Note that the signal associated with the program learned by unconstrained_2 was enriched in stimulated condition compared to control. Here, the cells are separated by their latent scores for unconstrained_2, which suggests that this node is indeed capturing the variation induced by IFN-beta stimulation.

[46]:

sc.pl.scatter(kang_pbmc, x='unconstrained_2', y='constrained_0', color='cell_type', size=10)

_images/expimap_surgery_pipeline_advanced_76_0.png

[47]:

sc.pl.scatter(kang_pbmc, x='unconstrained_1', y='unconstrained_0', color='cell_type', size=10)

_images/expimap_surgery_pipeline_advanced_77_0.png

Recall that unconstrained_1 was differentially enriched in CD14+ Monocytes. Therefore, this node is capturing the CD14+ Monocyte cell type variation.

Get genes from extension nodes sorted by their absolute weights in the decoder. Higher absolute value of the weight means that this gene is affected more by the gene program.

[48]:

q_intr_cvae.term_genes('constrained_0', terms=kang_pbmc.uns['terms'])

[48]:

	genes	weights	in_mask
0	CD79A	-1.686799	True
1	BLK	-1.411135	True
2	CD19	-1.384097	True
3	BLNK	-1.166159	True
4	CD79B	-1.164143	True
...	...	...	...
66	STIM1	-0.000940	True
67	CERS4	-0.000227	False
68	HLA-DPB1	-0.000045	False
69	HLA-A	0.000036	False
70	KCNG1	-0.000012	False

71 rows × 3 columns

[51]:

q_intr_cvae.term_genes('unconstrained_1', terms=kang_pbmc.uns['terms'])

[51]:

	genes	weights	in_mask
0	RGS2	3.689368e-01	False
1	CCL2	-3.177418e-01	False
2	TIMP1	-3.089722e-01	False
3	PLA2G7	-2.966527e-01	False
4	GMPR	-2.102084e-01	False
...	...	...	...
486	PNPLA8	1.008977e-05	False
487	HS2ST1	8.462230e-06	False
488	SLC25A13	-7.957511e-06	False
489	SLC4A2	-3.113702e-06	False
490	EBF1	3.527966e-07	False

491 rows × 3 columns

[50]:

q_intr_cvae.term_genes('unconstrained_2', terms=kang_pbmc.uns['terms'])

[50]:

	genes	weights	in_mask
0	IFIT3	-0.341521	False
1	IFIT1	-0.338443	False
2	IFIT2	-0.335060	False
3	CXCL10	-0.334820	False
4	ISG15	-0.332265	False
...	...	...	...
391	ZNF235	-0.000018	False
392	ILK	-0.000017	False
393	RGS2	0.000017	False
394	SLC44A1	0.000006	False
395	FURIN	0.000003	False

396 rows × 3 columns

Note that unconstrained_2 was capturing the variation induced by IFN-beta stimulation.
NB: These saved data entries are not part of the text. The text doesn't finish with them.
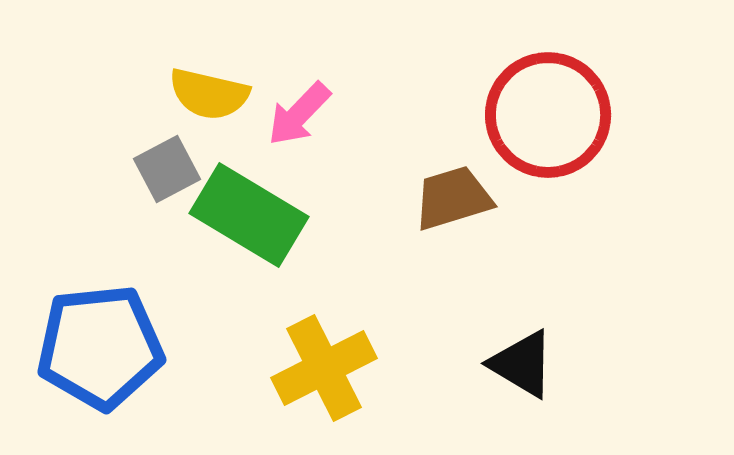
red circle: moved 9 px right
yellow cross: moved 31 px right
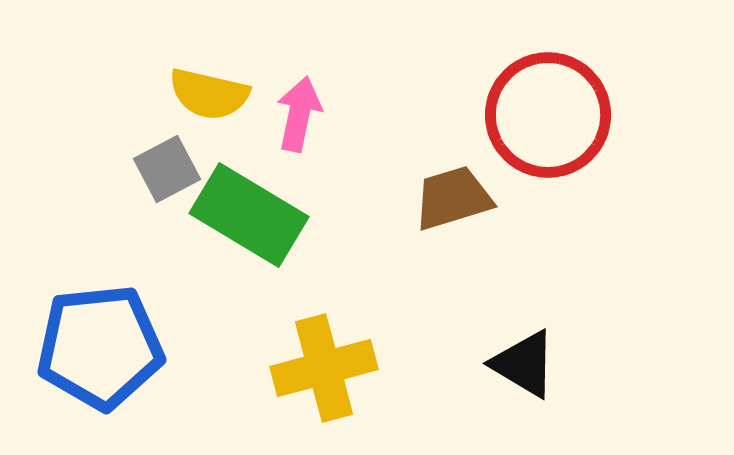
pink arrow: rotated 148 degrees clockwise
black triangle: moved 2 px right
yellow cross: rotated 12 degrees clockwise
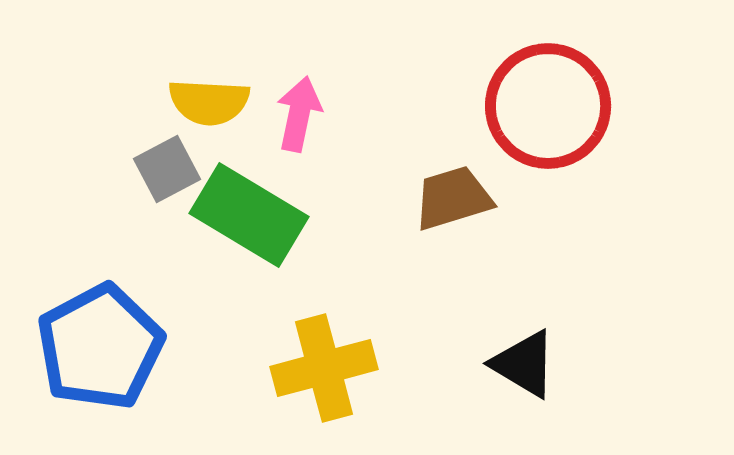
yellow semicircle: moved 8 px down; rotated 10 degrees counterclockwise
red circle: moved 9 px up
blue pentagon: rotated 22 degrees counterclockwise
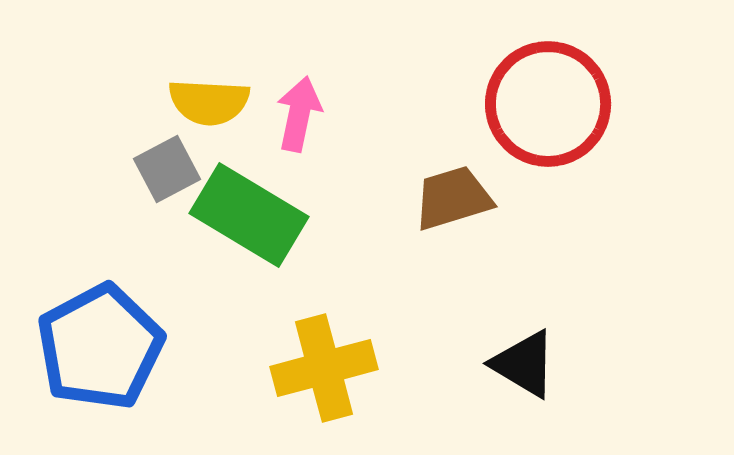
red circle: moved 2 px up
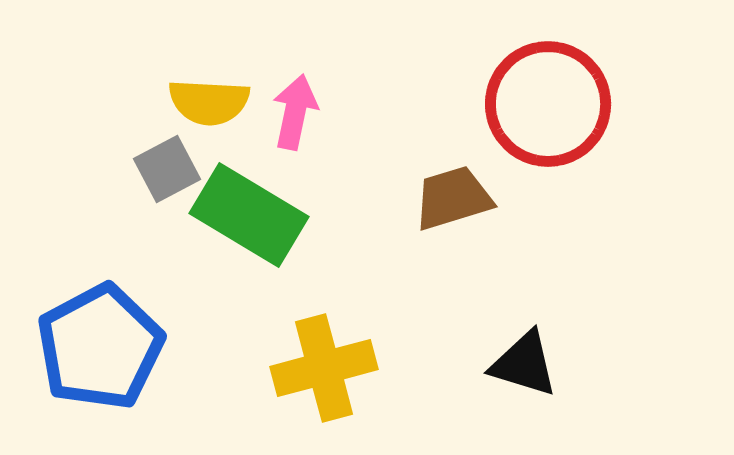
pink arrow: moved 4 px left, 2 px up
black triangle: rotated 14 degrees counterclockwise
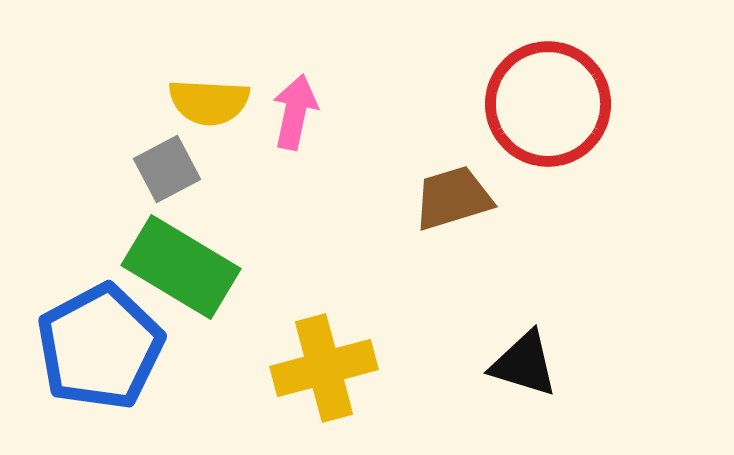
green rectangle: moved 68 px left, 52 px down
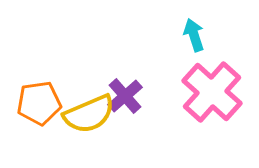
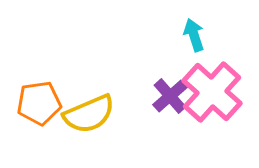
purple cross: moved 45 px right
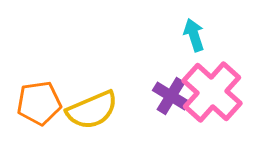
purple cross: moved 1 px right; rotated 18 degrees counterclockwise
yellow semicircle: moved 3 px right, 4 px up
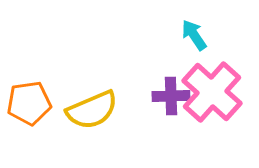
cyan arrow: rotated 16 degrees counterclockwise
purple cross: rotated 33 degrees counterclockwise
orange pentagon: moved 10 px left
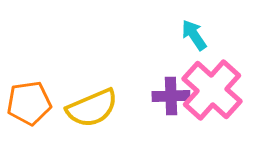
pink cross: moved 2 px up
yellow semicircle: moved 2 px up
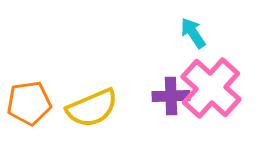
cyan arrow: moved 1 px left, 2 px up
pink cross: moved 1 px left, 2 px up
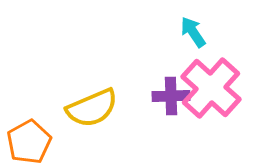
cyan arrow: moved 1 px up
orange pentagon: moved 39 px down; rotated 21 degrees counterclockwise
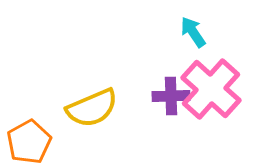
pink cross: moved 1 px down
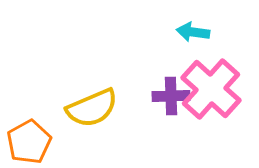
cyan arrow: rotated 48 degrees counterclockwise
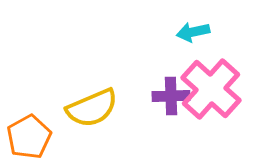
cyan arrow: rotated 20 degrees counterclockwise
orange pentagon: moved 5 px up
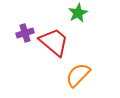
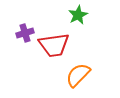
green star: moved 2 px down
red trapezoid: moved 3 px down; rotated 132 degrees clockwise
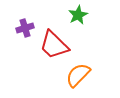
purple cross: moved 5 px up
red trapezoid: rotated 52 degrees clockwise
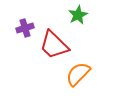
orange semicircle: moved 1 px up
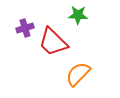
green star: rotated 30 degrees clockwise
red trapezoid: moved 1 px left, 3 px up
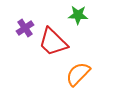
purple cross: rotated 18 degrees counterclockwise
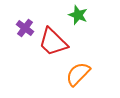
green star: rotated 18 degrees clockwise
purple cross: rotated 18 degrees counterclockwise
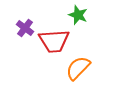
red trapezoid: moved 1 px right, 1 px up; rotated 48 degrees counterclockwise
orange semicircle: moved 6 px up
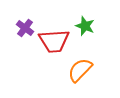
green star: moved 7 px right, 11 px down
orange semicircle: moved 2 px right, 2 px down
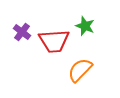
purple cross: moved 3 px left, 4 px down
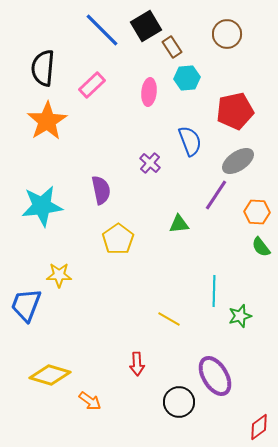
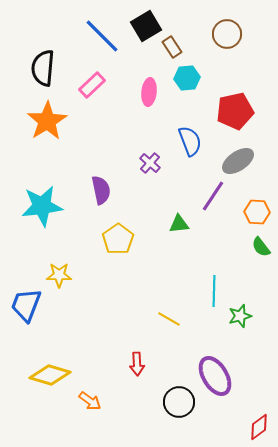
blue line: moved 6 px down
purple line: moved 3 px left, 1 px down
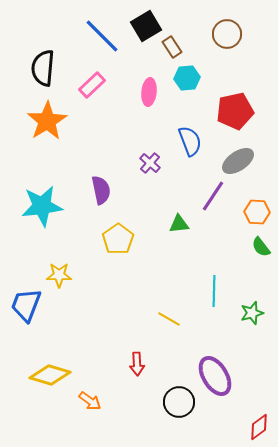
green star: moved 12 px right, 3 px up
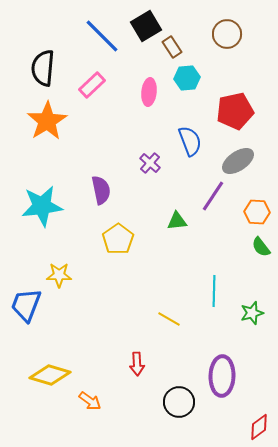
green triangle: moved 2 px left, 3 px up
purple ellipse: moved 7 px right; rotated 33 degrees clockwise
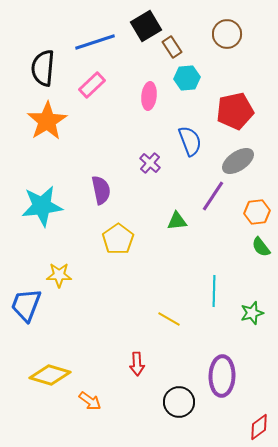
blue line: moved 7 px left, 6 px down; rotated 63 degrees counterclockwise
pink ellipse: moved 4 px down
orange hexagon: rotated 10 degrees counterclockwise
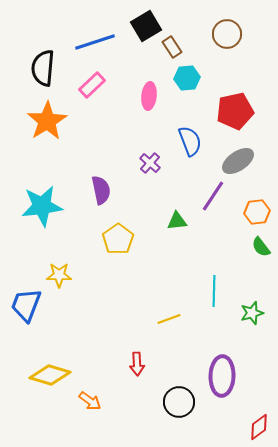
yellow line: rotated 50 degrees counterclockwise
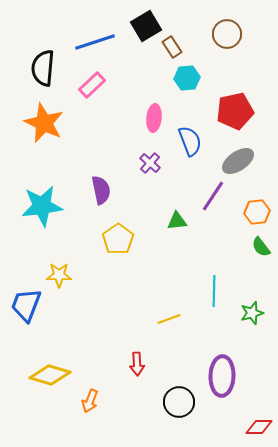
pink ellipse: moved 5 px right, 22 px down
orange star: moved 3 px left, 2 px down; rotated 15 degrees counterclockwise
orange arrow: rotated 75 degrees clockwise
red diamond: rotated 36 degrees clockwise
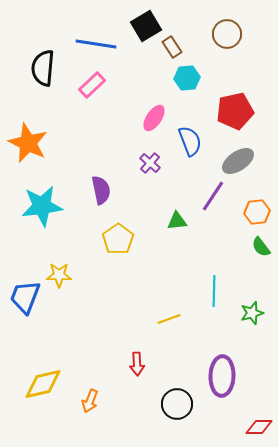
blue line: moved 1 px right, 2 px down; rotated 27 degrees clockwise
pink ellipse: rotated 28 degrees clockwise
orange star: moved 16 px left, 20 px down
blue trapezoid: moved 1 px left, 8 px up
yellow diamond: moved 7 px left, 9 px down; rotated 30 degrees counterclockwise
black circle: moved 2 px left, 2 px down
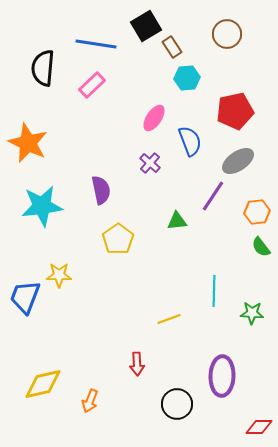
green star: rotated 20 degrees clockwise
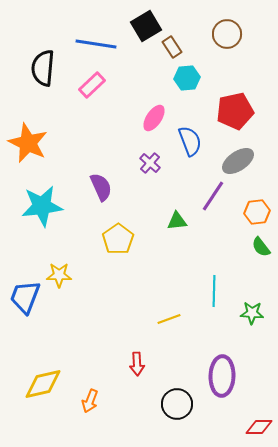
purple semicircle: moved 3 px up; rotated 12 degrees counterclockwise
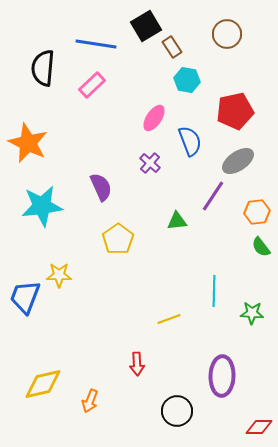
cyan hexagon: moved 2 px down; rotated 15 degrees clockwise
black circle: moved 7 px down
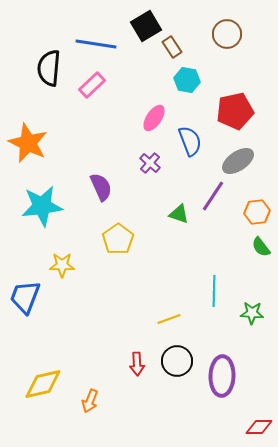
black semicircle: moved 6 px right
green triangle: moved 2 px right, 7 px up; rotated 25 degrees clockwise
yellow star: moved 3 px right, 10 px up
black circle: moved 50 px up
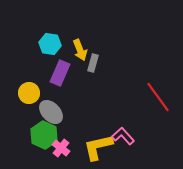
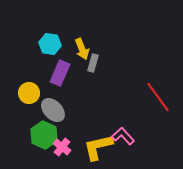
yellow arrow: moved 2 px right, 1 px up
gray ellipse: moved 2 px right, 2 px up
pink cross: moved 1 px right, 1 px up
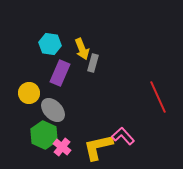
red line: rotated 12 degrees clockwise
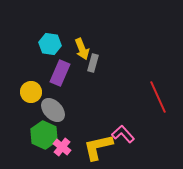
yellow circle: moved 2 px right, 1 px up
pink L-shape: moved 2 px up
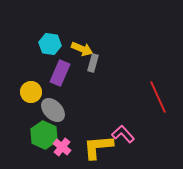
yellow arrow: rotated 45 degrees counterclockwise
yellow L-shape: rotated 8 degrees clockwise
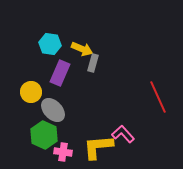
pink cross: moved 1 px right, 5 px down; rotated 30 degrees counterclockwise
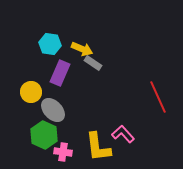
gray rectangle: rotated 72 degrees counterclockwise
yellow L-shape: rotated 92 degrees counterclockwise
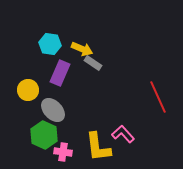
yellow circle: moved 3 px left, 2 px up
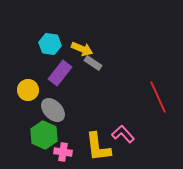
purple rectangle: rotated 15 degrees clockwise
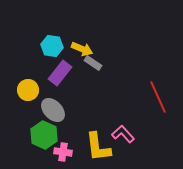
cyan hexagon: moved 2 px right, 2 px down
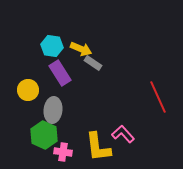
yellow arrow: moved 1 px left
purple rectangle: rotated 70 degrees counterclockwise
gray ellipse: rotated 50 degrees clockwise
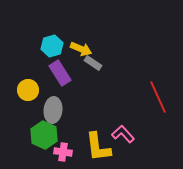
cyan hexagon: rotated 25 degrees counterclockwise
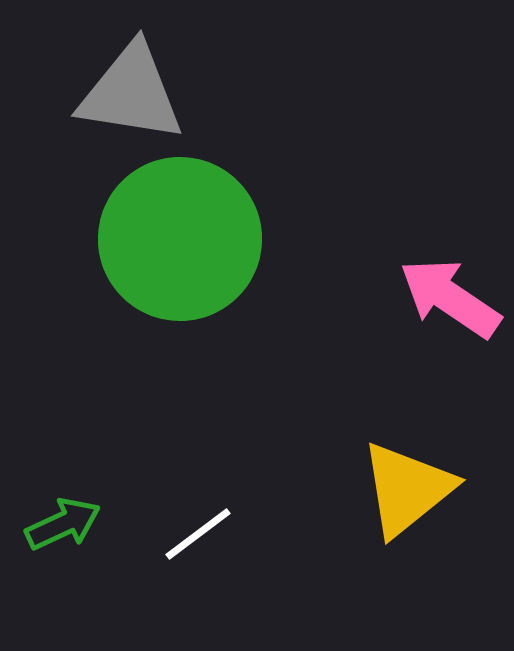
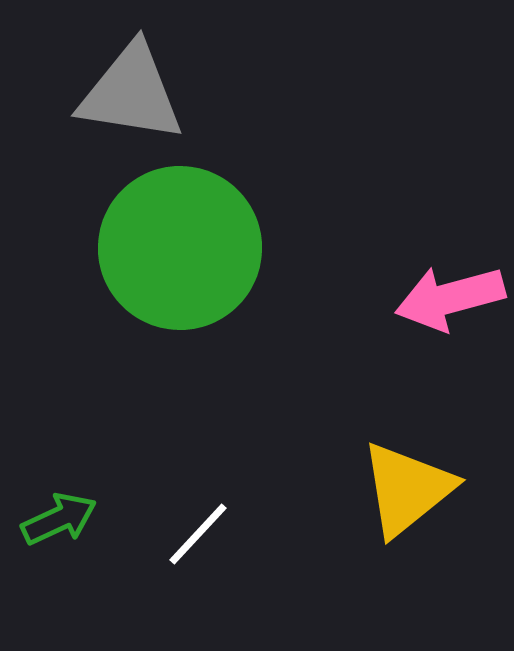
green circle: moved 9 px down
pink arrow: rotated 49 degrees counterclockwise
green arrow: moved 4 px left, 5 px up
white line: rotated 10 degrees counterclockwise
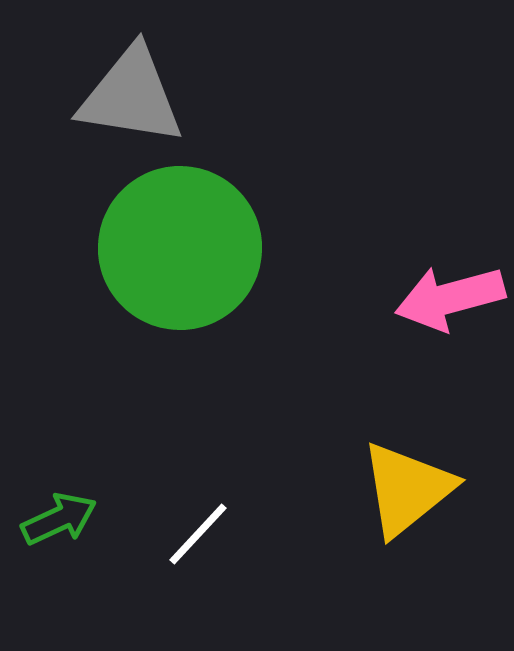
gray triangle: moved 3 px down
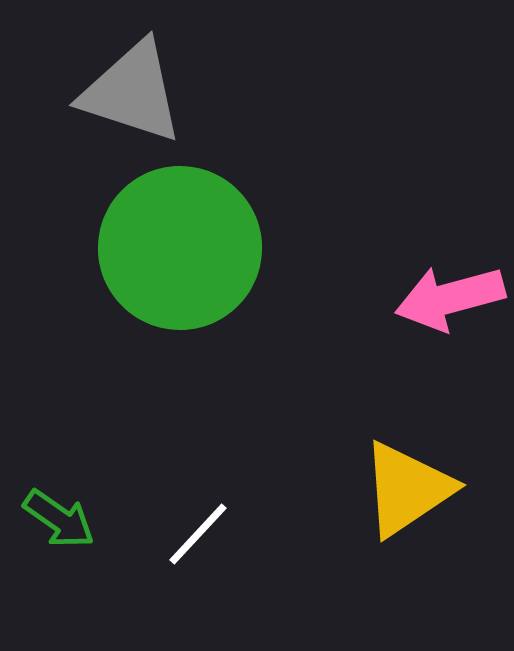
gray triangle: moved 1 px right, 4 px up; rotated 9 degrees clockwise
yellow triangle: rotated 5 degrees clockwise
green arrow: rotated 60 degrees clockwise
Here, the genes from the Interferon Induced Protein gene family have the largest absolute weights in the program captured by this unconstrained node, certifying that the learned program is indeed capturing variations in gene expression due to activity of the inteferon signalling, which was induced by IFN-beta stimulation.